§ **Task statement**
Only the words of the entries are wanted, repeated exactly and without images.

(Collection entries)
════════════════════
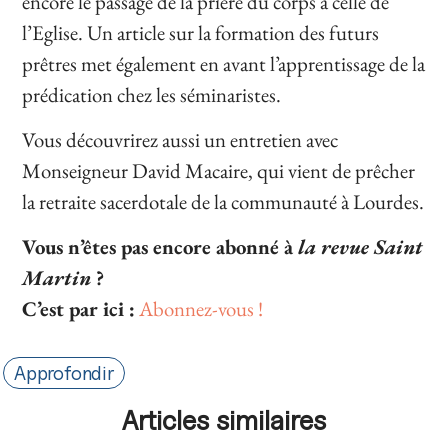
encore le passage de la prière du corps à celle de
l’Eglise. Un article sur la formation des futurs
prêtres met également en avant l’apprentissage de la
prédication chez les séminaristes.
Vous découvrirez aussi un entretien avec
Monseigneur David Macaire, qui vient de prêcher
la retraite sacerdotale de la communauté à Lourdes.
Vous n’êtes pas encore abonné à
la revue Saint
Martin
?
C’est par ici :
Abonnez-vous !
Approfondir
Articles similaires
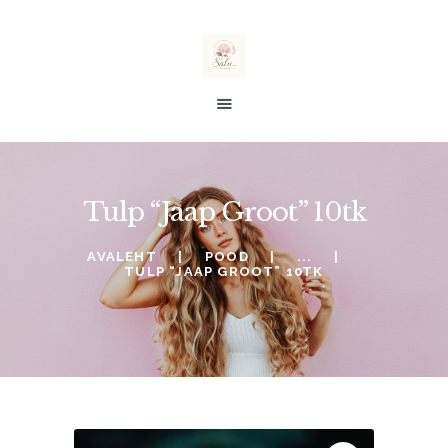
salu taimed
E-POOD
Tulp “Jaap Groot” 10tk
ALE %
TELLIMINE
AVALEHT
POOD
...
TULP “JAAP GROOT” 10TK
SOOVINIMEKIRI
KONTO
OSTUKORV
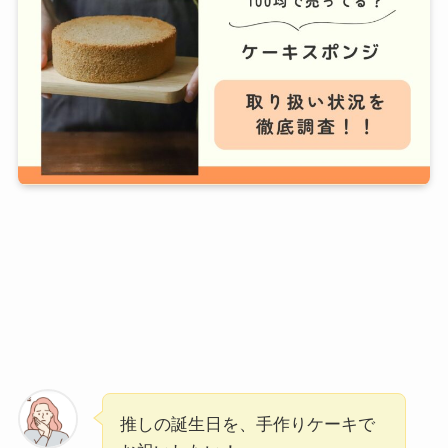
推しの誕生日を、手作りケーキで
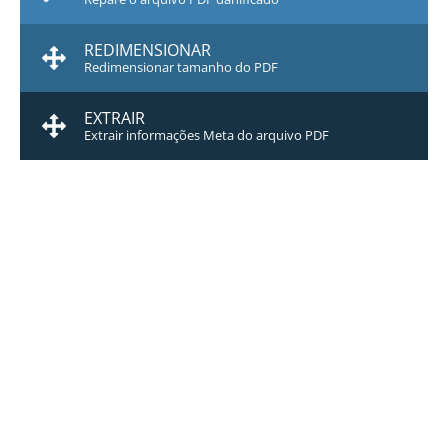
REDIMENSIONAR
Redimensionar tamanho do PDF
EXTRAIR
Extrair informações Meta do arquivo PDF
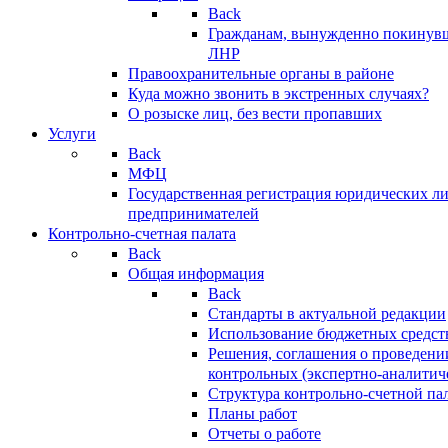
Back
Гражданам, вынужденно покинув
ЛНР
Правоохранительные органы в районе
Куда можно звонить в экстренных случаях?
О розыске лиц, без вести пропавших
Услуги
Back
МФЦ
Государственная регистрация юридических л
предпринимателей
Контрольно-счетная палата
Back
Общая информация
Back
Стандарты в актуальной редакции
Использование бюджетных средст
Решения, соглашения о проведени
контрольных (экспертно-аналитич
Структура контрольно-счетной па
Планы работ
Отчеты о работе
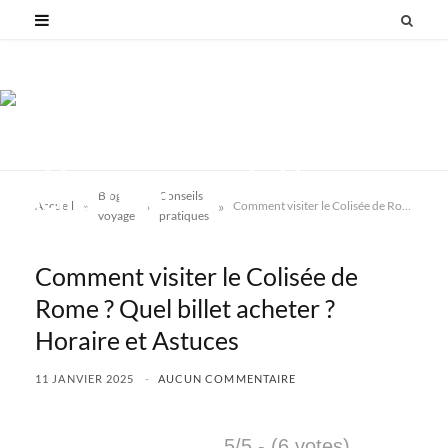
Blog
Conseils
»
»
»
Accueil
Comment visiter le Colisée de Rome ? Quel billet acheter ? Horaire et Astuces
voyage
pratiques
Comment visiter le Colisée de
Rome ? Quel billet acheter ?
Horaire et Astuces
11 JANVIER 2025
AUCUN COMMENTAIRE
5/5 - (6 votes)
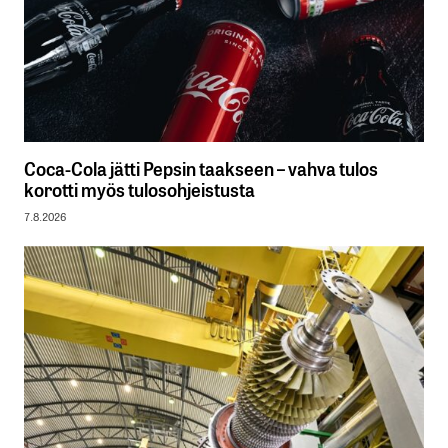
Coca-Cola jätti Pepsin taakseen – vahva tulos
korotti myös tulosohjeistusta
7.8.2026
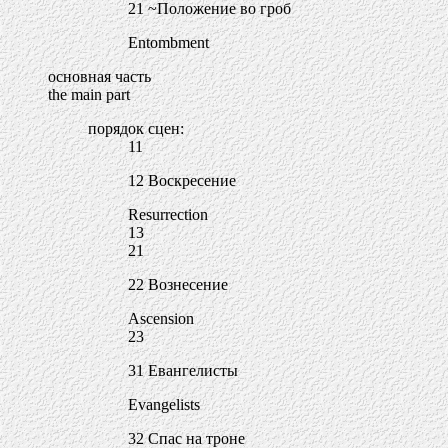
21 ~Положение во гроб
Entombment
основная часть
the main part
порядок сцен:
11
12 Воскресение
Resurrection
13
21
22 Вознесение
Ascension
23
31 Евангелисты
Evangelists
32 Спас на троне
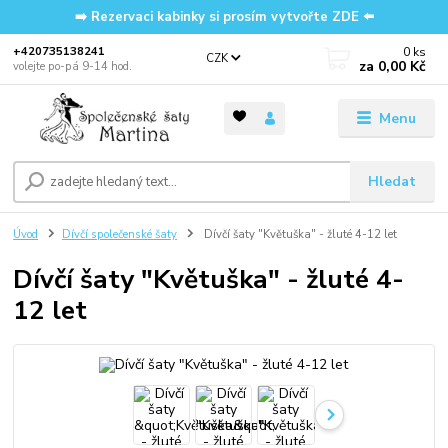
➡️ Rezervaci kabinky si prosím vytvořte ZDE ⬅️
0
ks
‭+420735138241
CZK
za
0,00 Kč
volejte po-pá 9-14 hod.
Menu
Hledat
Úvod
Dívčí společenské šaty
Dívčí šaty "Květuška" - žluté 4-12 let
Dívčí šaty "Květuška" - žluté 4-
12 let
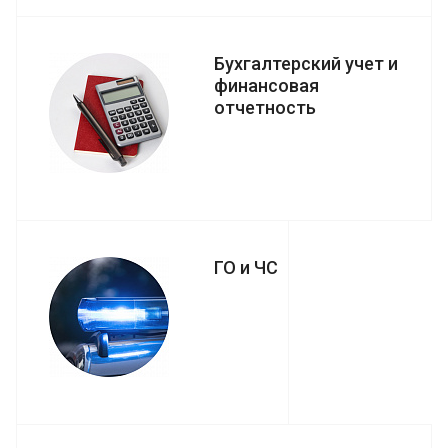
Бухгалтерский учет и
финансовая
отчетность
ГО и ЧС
════════════════════
§ **Answer space**
encore le passage de la prière du corps à celle de
l’Eglise. Un article sur la formation des futurs
prêtres met également en avant l’apprentissage de la
prédication chez les séminaristes.
Vous découvrirez aussi un entretien avec
Monseigneur David Macaire, qui vient de prêcher
la retraite sacerdotale de la communauté à Lourdes.
Vous n’êtes pas encore abonné à
la revue Saint
Martin
?
C’est par ici :
Abonnez-vous !
Approfondir
Articles similaires
salu taimed
E-POOD
Tulp “Jaap Groot” 10tk
ALE %
TELLIMINE
AVALEHT
POOD
...
TULP “JAAP GROOT” 10TK
SOOVINIMEKIRI
KONTO
OSTUKORV
推しの誕生日を、手作りケーキで
REDIMENSIONAR
Redimensionar tamanho do PDF
EXTRAIR
Extrair informações Meta do arquivo PDF
Back
Гражданам, вынужденно покинув
ЛНР
Правоохранительные органы в районе
Куда можно звонить в экстренных случаях?
О розыске лиц, без вести пропавших
Услуги
Back
МФЦ
Государственная регистрация юридических л
предпринимателей
Контрольно-счетная палата
Back
Общая информация
Back
Стандарты в актуальной редакции
Использование бюджетных средст
Решения, соглашения о проведени
контрольных (экспертно-аналитич
Структура контрольно-счетной па
Планы работ
Отчеты о работе
Blog
Conseils
»
»
»
Accueil
Comment visiter le Colisée de Rome ? Quel billet acheter ? Horaire et Astuces
voyage
pratiques
Comment visiter le Colisée de
Rome ? Quel billet acheter ?
Horaire et Astuces
11 JANVIER 2025
AUCUN COMMENTAIRE
5/5 - (6 votes)
Coca-Cola jätti Pepsin taakseen – vahva tulos
korotti myös tulosohjeistusta
7.8.2026
21 ~Положение во гроб
Entombment
основная часть
the main part
порядок сцен:
11
12 Воскресение
Resurrection
13
21
22 Вознесение
Ascension
23
31 Евангелисты
Evangelists
32 Спас на троне
➡️ Rezervaci kabinky si prosím vytvořte ZDE ⬅️
0
ks
‭+420735138241
CZK
za
0,00 Kč
volejte po-pá 9-14 hod.
Menu
Hledat
Úvod
Dívčí společenské šaty
Dívčí šaty "Květuška" - žluté 4-12 let
Dívčí šaty "Květuška" - žluté 4-
12 let
Бухгалтерский учет и
финансовая
отчетность
ГО и ЧС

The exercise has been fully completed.